С утра сели заседать – план работы и прочее, а Колышев явился злой и невыспавшийся, и у него даже в глазах потемнело, когда он увидел своего крикливого и розовощекого шефа. И тут-то, на заседании, уловив малейший повод, Колышев вдруг громко и грубо сказал:
– Только не орите на нас… Вы уже дома, в Москве, на нас всласть наорались!
– Я?.. Почему же я буду орать, с чего вы взяли? – обиженно ответил Шкапов, не ожидавший и врасплох застигнутый.
Именно так ответил, с извиняющейся интонацией: «Ну что вы. Зачем же я буду орать на вас?» – и мягко, и тихо, и Колышев увидел вдруг, что никакой это не зверь. И что, может быть, он, Колышев, грубость шефа преувеличил от страха. И сам себя напугал, бывает же. Вон ведь лицо у Шкапова какое – жалкое. «Ну почему же я буду на вас кричать?» – переспросил Шкапов тихо, и за всем этим всплывала простая человечья обида.
Но Колышев стоял на своем.
– Знаю я вас, Шкапов. Сладко поете! – вколотил он точку. И только после этого смолк.
В таком качестве Колышев прожил почти две недели. Грубая, но какая же ясная была взята нота – и ведь уважали, он числился среди «отчаянных и желчных», сам Шкапов, а за Шкаповым и остальные – чуть что – и огибали в разговоре с Колышевым острые углы. «Хороший парень, но характер тяжелый», – говорили о нем и, конечно же, не знали его, не понимали, а он прямо-таки купался в волнах этой характеристики. В волнах образа, который он сумел случайно создать, как создают актеры нечаянную и подвернувшуюся роль. И даже администратор этой захолустной гостиницы зауважал его, прислал человека: не хочет ли Колышев в освободившийся номер? Ну, разумеется, с кем-то вдвоем или втроем, а все же номер и с действующим душем. «Плевать я хотел, – ответил Колышев, не дослушав, – и на него, и на его номер. Так и передай».
Конечно, чтобы жить в этом образе, нужно остервенело и с молодой злостью работать – Колышев понимал это, так он и работал. Он жил как в опьянении. Ночью бросал свое намотавшееся тело на раскладушку и думал: «Господи. Вот так бы только и жить!» – и в то же время он уже начинал понемногу чувствовать, что неожиданный всплеск этот кончается, сходит на нет. Роль – это роль, не больше. Как из надувного шарика, из Колышева постепенно вытекало и уходило что-то…
И вот была ночь. Колышев лежал на раскладушке – тишина в коридоре, а вдали окно серебрилось от высокой луны. На минуту в угловом номере зашумела веселящаяся компания, опять тихо.
Колышев лежал и уже думал о том, что Шкапова-то и пожалеть, пожалуй, можно.

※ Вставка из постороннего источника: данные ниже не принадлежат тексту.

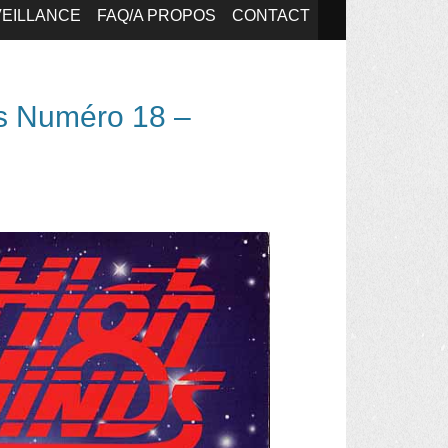
EILLANCE
FAQ/A PROPOS
CONTACT
ds Numéro 18 –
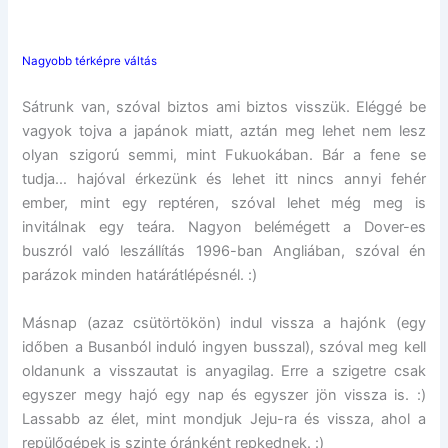
Nagyobb térképre váltás
Sátrunk van, szóval biztos ami biztos visszük. Eléggé be
vagyok tojva a japánok miatt, aztán meg lehet nem lesz
olyan szigorú semmi, mint Fukuokában. Bár a fene se
tudja… hajóval érkezünk és lehet itt nincs annyi fehér
ember, mint egy reptéren, szóval lehet még meg is
invitálnak egy teára. Nagyon belémégett a Dover-es
buszról való leszállítás 1996-ban Angliában, szóval én
parázok minden határátlépésnél. :)
Másnap (azaz csütörtökön) indul vissza a hajónk (egy
időben a Busanból induló ingyen busszal), szóval meg kell
oldanunk a visszautat is anyagilag. Erre a szigetre csak
egyszer megy hajó egy nap és egyszer jön vissza is. :)
Lassabb az élet, mint mondjuk Jeju-ra és vissza, ahol a
repülőgépek is szinte óránként repkednek. :)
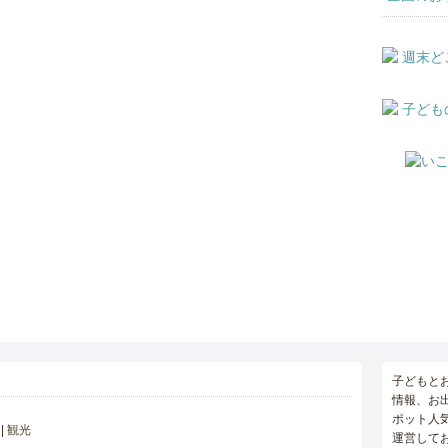
子どもと
情報、お
ポット人
観光
運営して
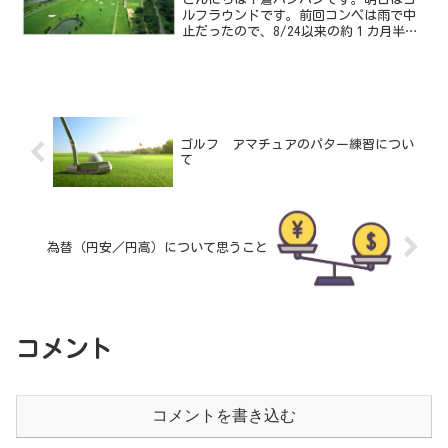
ルフラウンドです。前回コンペは雨で中
止だったので、8/24以来の約１カ月半ぶ
りのラウンドでワクワクしております。
先日、ラウンドの直近～前日の過ごし方
については上の記事にまとめましたが、
今日は前日の過ごし方...
ゴルフ アマチュアのパター練習につい
て
為替（円安／円高）について思うこと
コメント
コメントを書き込む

Трудно ему – через два дня уезжать, отчет предстоит, а тут еще прибор акустический весь поржавел, много тысяч стоит. И, ясное дело, все винят Шкапова, дергают, нервируют, клюют, а ведь семья у человека, и дети, и плешь на башке…
Колышев услышал шаги – подошла женщина. Приостановилась. Она была из того углового номера, где гуляли.
– А чего вы тут?.. Мест нету, да? – Она видела, что он ворочается, не спит. – Не нашлось места? – она посмеивалась с пьяненьким предрасположением к болтовне.
– Ничего, – сказал Колышев, – и здесь спать можно.
– А не мешают?
– Привык.
– А я здесь раньше полотером работала. Знаете, с этой штукой: ж-ж-ж… – И она рассмеялась.
Колышев подпер голову рукой, и некоторое время они поболтали ни о чем.
Утром следующего дня он явился к Шкапову в номер и сказал:
– Вы, ради бога, простите меня.
– За что? – спросил начальник, то есть тот же самый Шкапов его спросил, и интонация та же, да только Колышев был уже не тот. Выдохся.
– Я ведь по-хамски вел себя все время. Я ведь не такой. Не хам. И я понимаю, что такое человек… – Эти слова были еще туда-сюда, в них что-то было, какая-то кость и крепость, а вот дальше совсем уж пошел лепет, дыхание сбилось, и Колышев только мямлил и мямлил.